[begin EXCERPTED RECORDS]
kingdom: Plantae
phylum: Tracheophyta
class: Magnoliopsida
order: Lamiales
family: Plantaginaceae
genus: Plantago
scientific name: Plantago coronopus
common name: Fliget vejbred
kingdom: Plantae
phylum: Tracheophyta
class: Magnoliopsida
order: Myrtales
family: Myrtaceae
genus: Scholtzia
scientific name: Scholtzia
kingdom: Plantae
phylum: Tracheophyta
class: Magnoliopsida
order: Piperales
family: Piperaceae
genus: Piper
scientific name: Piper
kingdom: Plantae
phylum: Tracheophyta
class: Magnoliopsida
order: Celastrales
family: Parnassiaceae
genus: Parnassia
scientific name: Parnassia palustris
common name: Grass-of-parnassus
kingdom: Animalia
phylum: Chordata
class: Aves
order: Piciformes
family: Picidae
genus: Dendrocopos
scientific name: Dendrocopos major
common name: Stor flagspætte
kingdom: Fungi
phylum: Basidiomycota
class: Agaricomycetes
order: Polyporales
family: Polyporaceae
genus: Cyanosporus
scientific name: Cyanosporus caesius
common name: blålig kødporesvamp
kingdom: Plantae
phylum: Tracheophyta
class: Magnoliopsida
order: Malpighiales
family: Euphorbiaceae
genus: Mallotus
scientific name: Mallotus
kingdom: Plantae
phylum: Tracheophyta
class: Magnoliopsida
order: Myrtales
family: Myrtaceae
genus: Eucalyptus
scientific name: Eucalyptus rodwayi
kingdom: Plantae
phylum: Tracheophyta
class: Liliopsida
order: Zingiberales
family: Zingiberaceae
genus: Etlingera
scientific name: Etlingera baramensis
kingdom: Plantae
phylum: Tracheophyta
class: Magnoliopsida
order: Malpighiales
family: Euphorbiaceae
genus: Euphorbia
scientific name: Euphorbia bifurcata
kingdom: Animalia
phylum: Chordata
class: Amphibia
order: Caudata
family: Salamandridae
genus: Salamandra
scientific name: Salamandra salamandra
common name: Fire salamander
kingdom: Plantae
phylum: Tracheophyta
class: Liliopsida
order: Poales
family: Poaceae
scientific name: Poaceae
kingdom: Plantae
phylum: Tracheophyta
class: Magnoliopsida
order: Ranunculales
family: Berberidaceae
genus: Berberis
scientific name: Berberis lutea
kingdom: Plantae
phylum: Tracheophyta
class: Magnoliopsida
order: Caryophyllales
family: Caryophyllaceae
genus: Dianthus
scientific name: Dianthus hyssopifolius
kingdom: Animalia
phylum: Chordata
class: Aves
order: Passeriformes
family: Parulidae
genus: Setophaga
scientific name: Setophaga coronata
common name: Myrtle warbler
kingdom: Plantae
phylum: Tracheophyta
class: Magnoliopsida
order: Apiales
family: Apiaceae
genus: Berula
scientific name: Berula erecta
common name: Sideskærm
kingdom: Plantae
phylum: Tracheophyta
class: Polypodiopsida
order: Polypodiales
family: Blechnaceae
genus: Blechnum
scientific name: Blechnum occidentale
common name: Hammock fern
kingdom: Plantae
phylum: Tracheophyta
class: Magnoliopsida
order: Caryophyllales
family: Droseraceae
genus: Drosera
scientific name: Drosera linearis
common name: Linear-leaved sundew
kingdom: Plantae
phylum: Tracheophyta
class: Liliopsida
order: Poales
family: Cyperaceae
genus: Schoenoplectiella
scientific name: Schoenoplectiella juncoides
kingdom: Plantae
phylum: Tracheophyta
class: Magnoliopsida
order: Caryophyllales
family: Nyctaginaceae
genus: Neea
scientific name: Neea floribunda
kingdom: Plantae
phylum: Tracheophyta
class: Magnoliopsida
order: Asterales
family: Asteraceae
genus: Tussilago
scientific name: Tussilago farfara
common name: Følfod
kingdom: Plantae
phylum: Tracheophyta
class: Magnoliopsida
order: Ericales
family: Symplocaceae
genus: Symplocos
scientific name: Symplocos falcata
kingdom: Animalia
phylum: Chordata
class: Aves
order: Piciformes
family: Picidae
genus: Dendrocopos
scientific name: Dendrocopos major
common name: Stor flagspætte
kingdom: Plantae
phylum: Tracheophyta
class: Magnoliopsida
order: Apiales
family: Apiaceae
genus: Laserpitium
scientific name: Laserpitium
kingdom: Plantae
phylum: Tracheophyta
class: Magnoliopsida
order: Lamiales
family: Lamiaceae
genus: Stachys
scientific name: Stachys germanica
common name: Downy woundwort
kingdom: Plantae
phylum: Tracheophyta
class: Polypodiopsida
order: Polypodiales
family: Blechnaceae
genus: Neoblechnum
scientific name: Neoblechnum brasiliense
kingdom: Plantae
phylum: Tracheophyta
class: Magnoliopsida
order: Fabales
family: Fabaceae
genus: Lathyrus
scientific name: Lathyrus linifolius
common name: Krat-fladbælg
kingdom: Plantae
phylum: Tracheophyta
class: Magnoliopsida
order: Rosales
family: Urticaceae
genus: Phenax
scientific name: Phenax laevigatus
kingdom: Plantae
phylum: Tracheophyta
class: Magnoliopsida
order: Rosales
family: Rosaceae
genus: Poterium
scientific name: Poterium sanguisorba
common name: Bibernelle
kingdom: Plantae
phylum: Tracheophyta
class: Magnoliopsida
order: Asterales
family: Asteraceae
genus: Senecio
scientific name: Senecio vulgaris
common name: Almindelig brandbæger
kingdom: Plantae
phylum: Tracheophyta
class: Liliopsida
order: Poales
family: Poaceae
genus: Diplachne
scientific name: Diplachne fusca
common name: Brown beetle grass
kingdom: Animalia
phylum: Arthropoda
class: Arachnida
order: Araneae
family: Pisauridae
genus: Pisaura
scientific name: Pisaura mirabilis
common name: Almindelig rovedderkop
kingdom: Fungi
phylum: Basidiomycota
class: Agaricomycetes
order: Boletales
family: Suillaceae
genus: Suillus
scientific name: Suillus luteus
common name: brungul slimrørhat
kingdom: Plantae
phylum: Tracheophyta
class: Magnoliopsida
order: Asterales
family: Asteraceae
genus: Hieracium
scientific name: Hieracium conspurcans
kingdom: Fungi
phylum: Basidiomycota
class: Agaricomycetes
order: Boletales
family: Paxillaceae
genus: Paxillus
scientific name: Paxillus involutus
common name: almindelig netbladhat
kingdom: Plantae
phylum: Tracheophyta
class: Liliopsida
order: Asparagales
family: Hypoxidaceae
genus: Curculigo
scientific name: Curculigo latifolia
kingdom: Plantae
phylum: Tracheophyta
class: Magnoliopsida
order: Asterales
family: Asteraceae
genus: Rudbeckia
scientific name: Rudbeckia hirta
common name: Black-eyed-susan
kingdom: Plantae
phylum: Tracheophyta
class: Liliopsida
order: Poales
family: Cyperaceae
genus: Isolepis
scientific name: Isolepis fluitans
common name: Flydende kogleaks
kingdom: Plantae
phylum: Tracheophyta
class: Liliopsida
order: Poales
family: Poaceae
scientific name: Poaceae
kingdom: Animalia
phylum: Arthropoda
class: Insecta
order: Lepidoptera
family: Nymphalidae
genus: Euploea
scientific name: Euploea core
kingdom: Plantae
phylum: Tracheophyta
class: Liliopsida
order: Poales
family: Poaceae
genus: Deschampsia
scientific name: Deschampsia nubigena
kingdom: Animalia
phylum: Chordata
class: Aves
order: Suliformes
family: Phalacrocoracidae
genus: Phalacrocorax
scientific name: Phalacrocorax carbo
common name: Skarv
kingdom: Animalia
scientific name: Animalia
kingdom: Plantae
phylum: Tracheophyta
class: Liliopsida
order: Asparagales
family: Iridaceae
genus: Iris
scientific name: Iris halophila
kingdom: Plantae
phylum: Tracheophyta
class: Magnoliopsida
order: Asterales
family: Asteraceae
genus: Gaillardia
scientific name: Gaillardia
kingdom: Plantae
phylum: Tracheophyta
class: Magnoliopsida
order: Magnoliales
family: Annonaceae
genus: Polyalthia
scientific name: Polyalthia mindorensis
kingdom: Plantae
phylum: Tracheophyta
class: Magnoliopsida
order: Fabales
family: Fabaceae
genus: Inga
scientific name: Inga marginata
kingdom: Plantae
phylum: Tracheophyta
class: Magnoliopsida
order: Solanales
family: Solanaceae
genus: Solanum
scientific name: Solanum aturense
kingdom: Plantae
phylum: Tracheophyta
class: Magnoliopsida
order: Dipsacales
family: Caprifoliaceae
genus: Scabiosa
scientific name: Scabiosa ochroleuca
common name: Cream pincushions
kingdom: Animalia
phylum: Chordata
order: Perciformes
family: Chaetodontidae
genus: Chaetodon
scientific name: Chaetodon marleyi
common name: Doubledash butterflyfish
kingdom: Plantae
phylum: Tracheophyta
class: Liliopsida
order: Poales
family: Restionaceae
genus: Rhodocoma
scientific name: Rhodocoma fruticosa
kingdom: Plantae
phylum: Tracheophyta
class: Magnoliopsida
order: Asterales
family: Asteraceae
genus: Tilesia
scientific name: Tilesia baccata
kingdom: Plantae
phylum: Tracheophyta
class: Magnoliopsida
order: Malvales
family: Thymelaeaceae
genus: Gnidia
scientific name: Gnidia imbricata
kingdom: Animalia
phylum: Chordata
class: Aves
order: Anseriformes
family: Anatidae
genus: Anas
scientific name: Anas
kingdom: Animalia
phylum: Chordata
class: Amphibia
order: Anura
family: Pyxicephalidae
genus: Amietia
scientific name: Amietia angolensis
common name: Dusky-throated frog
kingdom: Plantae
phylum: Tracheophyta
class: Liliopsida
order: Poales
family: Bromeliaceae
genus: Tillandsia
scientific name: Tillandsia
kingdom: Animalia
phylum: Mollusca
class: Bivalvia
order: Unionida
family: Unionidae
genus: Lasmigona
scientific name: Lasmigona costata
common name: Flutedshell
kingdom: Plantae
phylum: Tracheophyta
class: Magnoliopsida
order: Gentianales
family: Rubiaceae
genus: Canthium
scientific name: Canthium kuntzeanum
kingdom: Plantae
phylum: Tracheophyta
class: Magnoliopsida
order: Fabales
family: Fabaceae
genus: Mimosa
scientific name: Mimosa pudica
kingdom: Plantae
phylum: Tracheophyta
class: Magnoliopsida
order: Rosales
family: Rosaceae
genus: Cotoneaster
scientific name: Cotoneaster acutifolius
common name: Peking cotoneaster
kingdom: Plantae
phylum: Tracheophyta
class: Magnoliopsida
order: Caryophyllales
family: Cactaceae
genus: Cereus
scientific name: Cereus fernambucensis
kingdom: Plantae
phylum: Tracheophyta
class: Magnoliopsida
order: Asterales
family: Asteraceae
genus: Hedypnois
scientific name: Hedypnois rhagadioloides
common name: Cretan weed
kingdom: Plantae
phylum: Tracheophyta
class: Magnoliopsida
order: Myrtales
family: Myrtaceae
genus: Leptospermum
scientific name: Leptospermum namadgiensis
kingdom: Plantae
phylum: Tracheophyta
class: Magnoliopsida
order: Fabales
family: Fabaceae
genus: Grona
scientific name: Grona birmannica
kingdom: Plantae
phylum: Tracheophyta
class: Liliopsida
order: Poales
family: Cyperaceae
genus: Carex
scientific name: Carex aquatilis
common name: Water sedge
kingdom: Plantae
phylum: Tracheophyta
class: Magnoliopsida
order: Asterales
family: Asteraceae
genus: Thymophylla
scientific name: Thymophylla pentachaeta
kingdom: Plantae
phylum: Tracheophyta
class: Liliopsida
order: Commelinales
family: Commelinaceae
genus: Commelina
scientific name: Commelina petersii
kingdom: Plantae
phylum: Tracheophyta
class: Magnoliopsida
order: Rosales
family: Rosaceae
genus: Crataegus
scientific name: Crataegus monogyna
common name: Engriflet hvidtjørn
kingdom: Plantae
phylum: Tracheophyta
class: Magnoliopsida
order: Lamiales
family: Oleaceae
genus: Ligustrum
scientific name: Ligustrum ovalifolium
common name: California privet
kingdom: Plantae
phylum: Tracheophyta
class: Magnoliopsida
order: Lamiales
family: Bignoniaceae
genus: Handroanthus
[end EXCERPTED RECORDS]
EXERCISE BRIEF: Put the stretch of the listing above, from its first line through the line containing "genus: Scholtzia", into a Markdown table with two columns: "No." for a row number and "Entry" for the line itself. Leave out any blank lines.

ANSWER TO THIS EXERCISE:
| No. | Entry |
|---|---|
| 1 | kingdom: Plantae |
| 2 | phylum: Tracheophyta |
| 3 | class: Magnoliopsida |
| 4 | order: Lamiales |
| 5 | family: Plantaginaceae |
| 6 | genus: Plantago |
| 7 | scientific name: Plantago coronopus |
| 8 | common name: Fliget vejbred |
| 9 | kingdom: Plantae |
| 10 | phylum: Tracheophyta |
| 11 | class: Magnoliopsida |
| 12 | order: Myrtales |
| 13 | family: Myrtaceae |
| 14 | genus: Scholtzia |